Mi reflejo, perdido entre la niebla

Acabo de salir de la ducha y me paro en la alfombra, desnuda, sin toalla que me proteja de mi propia mirada. A dos metros, entre el vapor nebuloso provocado por el calor, me diviso, pequeña y vieja. Mi imagen, quieta, ante el enorme cristal que se extiende por toda la pared de incoloros azulejos.

− ¿Quién eres?, acércate, dice la imagen reflejada. ¿Eres una niña?

− No. Y no quiero jugar contigo. Cuando fui niña, en la habitación que compartía con mi hermana, jugábamos a poner caras horrendas delante del espejo de la cómoda dorada, estilo Luis XVI.

−Qué divertido. Inténtalo ahora y nos reímos las dos.

−No me apetece. Sabes, nos empujábamos con brutalidad para quitarnos de la posición frente al espejo. Y decíamos: “yo soy Anacleta pequeña y yo Anacleta mayor”. A veces, caímos al suelo, pero no importaba. Era una rara manera de divertirnos en una extraña casa.

−No te distingo bien. ¿Eres entonces una persona joven?

−Lo siento, has vuelto a fallar. ¿Qué años crees que tengo?

−No sé, sigo sin verte con claridad. Sé que algo quieres porque no dejas de escudriñarme con la mirada.
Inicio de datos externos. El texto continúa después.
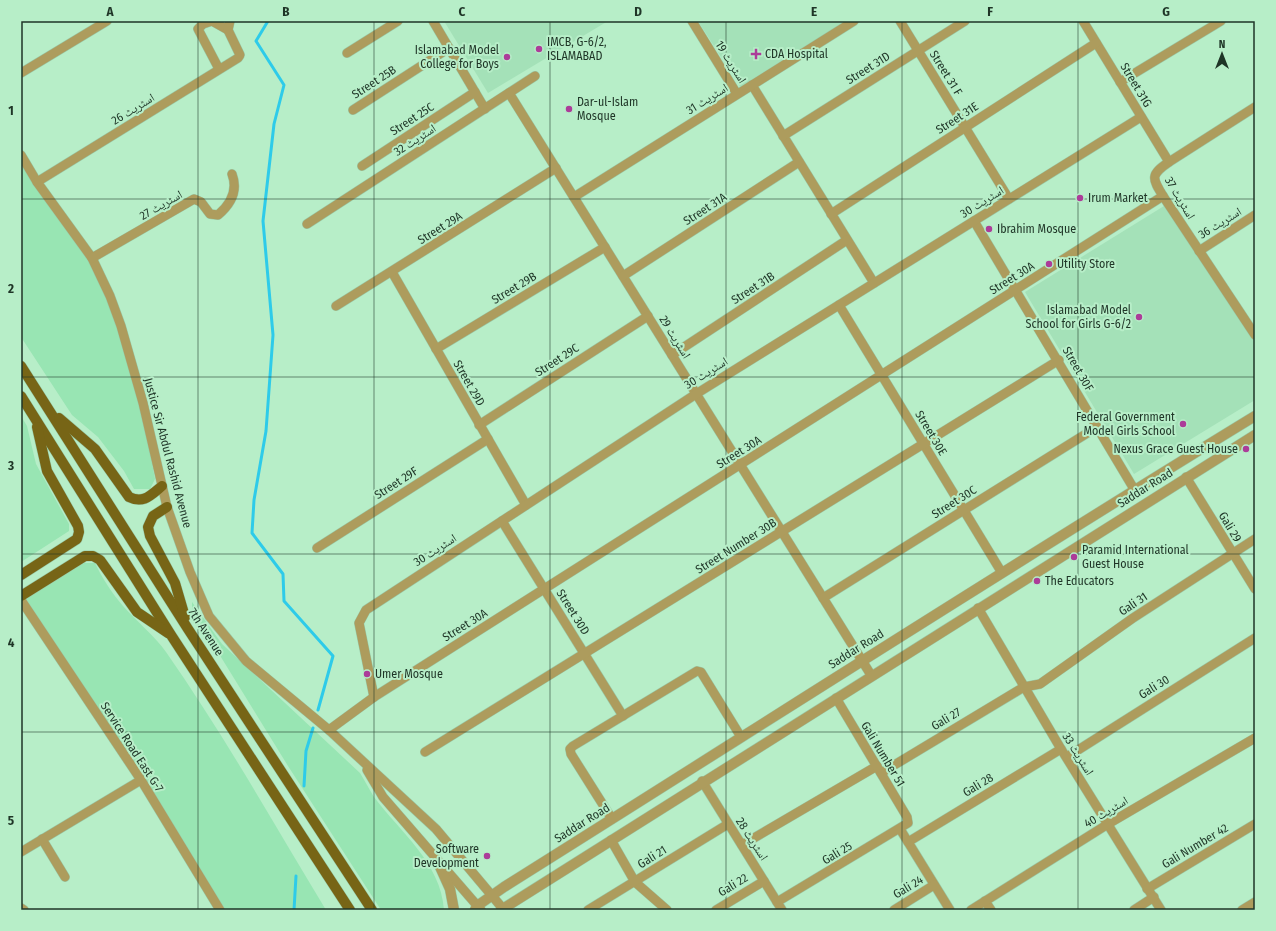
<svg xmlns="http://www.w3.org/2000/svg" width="1276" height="931" font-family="'Fira Sans Condensed','Noto Naskh Arabic',sans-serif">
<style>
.built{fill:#a4e1b8}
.park{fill:#98e5b3}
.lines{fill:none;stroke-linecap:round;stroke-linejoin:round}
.stream{stroke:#2ecbe9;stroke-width:3}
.minor-casing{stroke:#99c9a8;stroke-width:10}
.tertiary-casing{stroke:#99c9a8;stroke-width:11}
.primary-casing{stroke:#99c9a8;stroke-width:11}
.minor{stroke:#ad9c5d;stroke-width:9}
.tertiary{stroke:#ad9c5d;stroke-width:10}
.primary{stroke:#776516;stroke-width:10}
.grid{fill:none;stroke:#1f3527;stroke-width:1;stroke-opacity:0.55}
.poi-dot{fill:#ac3c99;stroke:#b7eec8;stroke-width:1.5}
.labels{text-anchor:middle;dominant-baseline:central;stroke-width:4;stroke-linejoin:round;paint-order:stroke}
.poi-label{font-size:12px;fill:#1f3527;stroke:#b7eec8;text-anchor:start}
.street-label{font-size:12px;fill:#1f3527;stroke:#b7eec8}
.neatline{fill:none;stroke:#1f3527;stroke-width:1.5}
.grid-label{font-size:13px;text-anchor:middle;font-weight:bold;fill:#1f3527}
</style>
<rect width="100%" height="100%" fill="#b7eec8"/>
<g class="built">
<path d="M 444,21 L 608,21 L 488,93 Z"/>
<path d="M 698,21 L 846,21 L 740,87 Z"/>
<path d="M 1164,206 L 1255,342 L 1255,400 L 1134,474 L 1025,292 Z"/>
</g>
<g class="park">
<path d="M 21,155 L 102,279 L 136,379 L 155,479 L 150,489 L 134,489 L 124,471 L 98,437 L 72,415 L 21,337 Z"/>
<path d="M 21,416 L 27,426 L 36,464 L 69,524 L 69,531 L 21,562 Z"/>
<path d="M 84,563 L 95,563 C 102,578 112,593 123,606 C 137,622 154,635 166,652 C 224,735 274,824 326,910 L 223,910 L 104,719 L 26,599 Z"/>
<path d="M 192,602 L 222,644 L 360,773 C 365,781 369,789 374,797 C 400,832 441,863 444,910 L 381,910 L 288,766 L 192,610 Z"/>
</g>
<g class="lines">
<g class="stream">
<path d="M 268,21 L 256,41 L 284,85 L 274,124 L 263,221 L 273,335 L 266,431 L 254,500 L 252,533 L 283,574 L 284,601 L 333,656 L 318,710"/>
<path d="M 304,786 L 306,751 L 313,728"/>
<path d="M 294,910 L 296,876"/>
</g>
<defs>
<g id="minor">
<path d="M 433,21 L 485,109"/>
<path d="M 692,21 L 737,94"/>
<path d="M 900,21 L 1009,199"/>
<path d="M 1083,21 L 1169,162"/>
<path d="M 347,53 L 398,21"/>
<path d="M 219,69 L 198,29 L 203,24 L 212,21 L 228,30"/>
<path d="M 21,73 L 107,21"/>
<path d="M 1120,82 L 1221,21"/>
<path d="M 752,85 L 874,283"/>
<path d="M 509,93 L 871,675"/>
<path d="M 1255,107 L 1169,162 C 1150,175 1152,178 1163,196 L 1255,335"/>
<path d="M 353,110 L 449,48"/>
<path d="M 783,136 L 965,21"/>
<path d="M 21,155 L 37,182 L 92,258 L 110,296 L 121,326 L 143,403 L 167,507 L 190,572 L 209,616 L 246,661 L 329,730 L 436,829 L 504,910"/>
<path d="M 362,166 L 475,92"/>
<path d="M 37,182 L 238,58 L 240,55 L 228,30 L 230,21"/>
<path d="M 574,197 L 854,21"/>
<path d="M 831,214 L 1096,43"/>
<path d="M 974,221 L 1134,489"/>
<path d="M 307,224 L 535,76"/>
<path d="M 1199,251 L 1255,215"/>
<path d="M 92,258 L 194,199 L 201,202 L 210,214 L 218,215 C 231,204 238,190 232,174"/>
<path d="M 392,272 L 526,505"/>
<path d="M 623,276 L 799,162"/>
<path d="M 839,305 L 1002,573"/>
<path d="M 336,306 L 556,168"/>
<path d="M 436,349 L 605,247"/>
<path d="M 672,355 L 847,240"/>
<path d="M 479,425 L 648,316"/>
<path d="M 1186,477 L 1255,589"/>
<path d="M 502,521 L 623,716"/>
<path d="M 317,548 L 488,439"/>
<path d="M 823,598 L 1097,427"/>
<path d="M 21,600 L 141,780 L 220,910"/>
<path d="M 978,608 L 1061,749 L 1161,910"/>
<path d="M 374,697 L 359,623 L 366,610 L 696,394 L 1141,117"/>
<path d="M 329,730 L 374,697 L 1163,196"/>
<path d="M 425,752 L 1059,360"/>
<path d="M 1067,757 L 1255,638"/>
<path d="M 367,770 L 383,797 L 481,910"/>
<path d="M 881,773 L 1024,687 L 1040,684 L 1133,618 L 1255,539"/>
<path d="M 702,781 L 782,910"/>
<path d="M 612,819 L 571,754 L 570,749 L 573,746 L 697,671 L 701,672 L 741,737"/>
<path d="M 900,829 L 950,910"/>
<path d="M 42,839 L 65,877"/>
<path d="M 611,840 L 635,882 L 667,910"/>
<path d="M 908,842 L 1061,749"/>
<path d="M 742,845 L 877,766"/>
<path d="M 21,852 L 141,780"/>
<path d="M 1147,889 L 1255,824"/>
<path d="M 985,901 L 991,910"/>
<path d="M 777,902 L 908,823 L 907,817 L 836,698"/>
<path d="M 21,908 L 24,910"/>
<path d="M 588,910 L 728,824"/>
<path d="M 716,910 L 764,881"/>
<path d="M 894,910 L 934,885"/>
<path d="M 971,910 L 1108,824 L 1255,738"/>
<path d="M 1134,910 L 1154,897"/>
<path d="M 1242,910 L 1255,902"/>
</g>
<g id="tertiary">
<path d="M 436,858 L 450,889 L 454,910"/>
<path d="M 475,910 L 477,906 L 504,887 C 754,730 1003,570 1255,416"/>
<path d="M 501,910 L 1255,435"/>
</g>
<g id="primary">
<path d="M 21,366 L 188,629 L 372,910"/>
<path d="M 21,396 L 171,635 L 350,910"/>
<path d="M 59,418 L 95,449 L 129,497 C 143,504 150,496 162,486"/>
<path d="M 167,507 L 153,516 L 148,527 L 150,536 L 175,583 L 185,617"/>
<path d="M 21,575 L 77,539 L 79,532 L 78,526 L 47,471 L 37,427"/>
<path d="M 21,596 L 85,556 L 93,556 L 100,560 L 137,612 L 168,633"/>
</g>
</defs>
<use href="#minor" class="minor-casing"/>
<use href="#tertiary" class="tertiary-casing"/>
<use href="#primary" class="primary-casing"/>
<use href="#minor" class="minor"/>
<use href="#tertiary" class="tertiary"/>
<use href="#primary" class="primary"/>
</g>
<path class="grid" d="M 198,21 L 198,910M 374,21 L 374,910M 550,21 L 550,910M 726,21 L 726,910M 902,21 L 902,910M 1078,21 L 1078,910M 21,199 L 1255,199M 21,377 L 1255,377M 21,554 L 1255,554M 21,732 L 1255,732"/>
<g class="poi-dot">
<circle cx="539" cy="49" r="4"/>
<path d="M754 48h4v4h4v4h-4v4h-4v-4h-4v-4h4z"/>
<circle cx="507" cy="57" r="4"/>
<circle cx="569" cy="109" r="4"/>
<circle cx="1080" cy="198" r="4"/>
<circle cx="989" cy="229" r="4"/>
<circle cx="1049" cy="264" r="4"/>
<circle cx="1139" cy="317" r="4"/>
<circle cx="1183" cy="424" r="4"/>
<circle cx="1246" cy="449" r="4"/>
<circle cx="1074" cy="557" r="4"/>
<circle cx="1037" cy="581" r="4"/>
<circle cx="367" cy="674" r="4"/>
<circle cx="487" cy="856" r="4"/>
</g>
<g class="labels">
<g class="poi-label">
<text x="547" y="42">IMCB, G-6/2,<tspan x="547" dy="14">ISLAMABAD</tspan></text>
<text x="499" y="50" text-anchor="end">Islamabad Model<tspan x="499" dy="14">College for Boys</tspan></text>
<text x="765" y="54">CDA Hospital</text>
<text x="577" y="102">Dar-ul-Islam<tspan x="577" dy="14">Mosque</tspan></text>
<text x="1088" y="198">Irum Market</text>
<text x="997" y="229">Ibrahim Mosque</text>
<text x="1057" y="264">Utility Store</text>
<text x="1131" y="310" text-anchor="end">Islamabad Model<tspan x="1131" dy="14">School for Girls G-6/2</tspan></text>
<text x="1175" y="417" text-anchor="end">Federal Government<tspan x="1175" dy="14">Model Girls School</tspan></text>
<text x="1238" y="449" text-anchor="end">Nexus Grace Guest House</text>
<text x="1082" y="550">Paramid International<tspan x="1082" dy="14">Guest House</tspan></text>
<text x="1045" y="581">The Educators</text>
<text x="375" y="674">Umer Mosque</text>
<text x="479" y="849" text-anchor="end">Software<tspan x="479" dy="14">Development</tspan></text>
</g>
<g class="street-label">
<text transform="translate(731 62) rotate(58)">اسٹریٹ 19</text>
<text transform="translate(868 68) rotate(-32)">Street 31D</text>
<text transform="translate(946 73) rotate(58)">Street 31 F</text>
<text transform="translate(374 82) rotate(-33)">Street 25B</text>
<text transform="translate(1136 85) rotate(59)">Street 31G</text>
<text transform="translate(707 99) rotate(-32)">اسٹریٹ 31</text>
<text transform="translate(133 109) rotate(-32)">اسٹریٹ 26</text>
<text transform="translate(957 118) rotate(-33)">Street 31E</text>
<text transform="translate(412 119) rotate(-33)">Street 25C</text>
<text transform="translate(415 140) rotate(-33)">اسٹریٹ 32</text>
<text transform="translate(1180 198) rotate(59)">اسٹریٹ 37</text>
<text transform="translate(982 202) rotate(-32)">اسٹریٹ 30</text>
<text transform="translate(161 205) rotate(-30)">اسٹریٹ 27</text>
<text transform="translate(705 209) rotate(-33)">Street 31A</text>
<text transform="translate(1220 223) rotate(-32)">اسٹریٹ 36</text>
<text transform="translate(440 228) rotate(-32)">Street 29A</text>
<text transform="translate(1012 278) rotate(-32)">Street 30A</text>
<text transform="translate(514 288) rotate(-31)">Street 29B</text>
<text transform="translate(753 288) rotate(-33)">Street 31B</text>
<text transform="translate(675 337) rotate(58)">اسٹریٹ 29</text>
<text transform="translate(557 360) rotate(-33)">Street 29C</text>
<text transform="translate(1078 369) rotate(60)">Street 30F</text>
<text transform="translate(706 373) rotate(-32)">اسٹریٹ 30</text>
<text transform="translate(469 383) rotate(60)">Street 29D</text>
<text transform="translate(931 433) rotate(59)">Street 30E</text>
<text transform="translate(739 452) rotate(-32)">Street 30A</text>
<text transform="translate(168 453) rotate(75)">Justice Sir Abdul Rashid Avenue</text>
<text transform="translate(396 483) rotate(-33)">Street 29F</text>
<text transform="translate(1145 488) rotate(-32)">Saddar Road</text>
<text transform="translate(954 502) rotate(-32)">Street 30C</text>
<text transform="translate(1230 527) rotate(59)">Gali 29</text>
<text transform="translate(736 546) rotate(-32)">Street Number 30B</text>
<text transform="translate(435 550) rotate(-33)">اسٹریٹ 30</text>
<text transform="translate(1133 604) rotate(-34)">Gali 31</text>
<text transform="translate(573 612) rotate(58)">Street 30D</text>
<text transform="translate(465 625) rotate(-32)">Street 30A</text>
<text transform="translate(206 632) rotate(57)">7th Avenue</text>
<text transform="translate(856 649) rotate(-32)">Saddar Road</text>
<text transform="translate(1154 687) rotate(-32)">Gali 30</text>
<text transform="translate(946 719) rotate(-31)">Gali 27</text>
<text transform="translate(132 747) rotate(57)">Service Road East G-7</text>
<text transform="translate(883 754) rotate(59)">Gali Number 51</text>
<text transform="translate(1078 754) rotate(58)">اسٹریٹ 33</text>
<text transform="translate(978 785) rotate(-31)">Gali 28</text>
<text transform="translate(1106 812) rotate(-31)">اسٹریٹ 40</text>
<text transform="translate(582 823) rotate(-32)">Saddar Road</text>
<text transform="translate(752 839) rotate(57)">اسٹریٹ 28</text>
<text transform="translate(1195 846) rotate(-31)">Gali Number 42</text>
<text transform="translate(837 853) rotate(-31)">Gali 25</text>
<text transform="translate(652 857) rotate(-32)">Gali 21</text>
<text transform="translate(733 885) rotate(-31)">Gali 22</text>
<text transform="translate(908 887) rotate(-31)">Gali 24</text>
</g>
</g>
<rect width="1276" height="931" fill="none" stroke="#b7eec8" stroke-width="44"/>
<g transform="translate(1222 54)" stroke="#b7eec8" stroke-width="3" paint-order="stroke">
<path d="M0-3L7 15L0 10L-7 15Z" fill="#1f3527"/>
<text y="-6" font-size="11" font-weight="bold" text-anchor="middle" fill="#1f3527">N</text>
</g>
<rect x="22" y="22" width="1232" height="887" class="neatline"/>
<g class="grid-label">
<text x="110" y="16">A</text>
<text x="286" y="16">B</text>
<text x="462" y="16">C</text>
<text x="638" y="16">D</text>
<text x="814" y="16">E</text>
<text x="990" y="16">F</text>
<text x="1166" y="16">G</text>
<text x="11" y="115">1</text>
<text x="11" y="293">2</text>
<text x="11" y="470">3</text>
<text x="11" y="647">4</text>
<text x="11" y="825">5</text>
</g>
</svg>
 − Quería que supieras que esta de ahora, no era yo ayer. Sí, ayer ya tenía cicatrices en mi vientre y en los pechos, ¿los puedes ver. ¿Ves este tubo que sale de mi abdomen, alegre cual serpiente en su nido en el invierno? Si lo suelto, repta hasta las rodillas.

−Sí ya los veo por un hueco que no cubre el vaho. Debo decirte que no son feas, pero la serpiente me da…

−¡Esta culebra es buena! Me está dando tiempo.

−No entiendo, tiempo para qué. ¿Por qué no te acercas? ¿De qué tienes miedo?

− Es que ayer no soportaba mirarme entera.

 Aplico abundante crema en mis piernas delgadas y  el reflejo me sigue, espiando todo lo que hago. Continúo untando el potingue por los brazos, el cuello y abdomen.

− ¿A propósito te has saltado los senos?

−  Pues sí, calla, que no sabes lo que siento.

Me planto desafiante ante el espejo, ya no hay vapor que nos nuble y me recreo en los rojizos surcos trazados por el bisturí, comprobando con mis dedos que la carcoma no ha vuelto y le vuelvo a hablar:

− Podría vivir perfectamente sin tetas, vieja del espejo.

Se ha esfumado la niebla, el sol irrumpe por la ventana y me descubro.

− Soy grande, mayor y estoy enferma. Pero me siento limpia y radiante, sabes espejo.

El reflejo de mi imagen se ha callado y yo le hablo:

− No te sorprendas si la niebla volviera y me distanciara de ti de nuevo, rompiéndote en pedazos.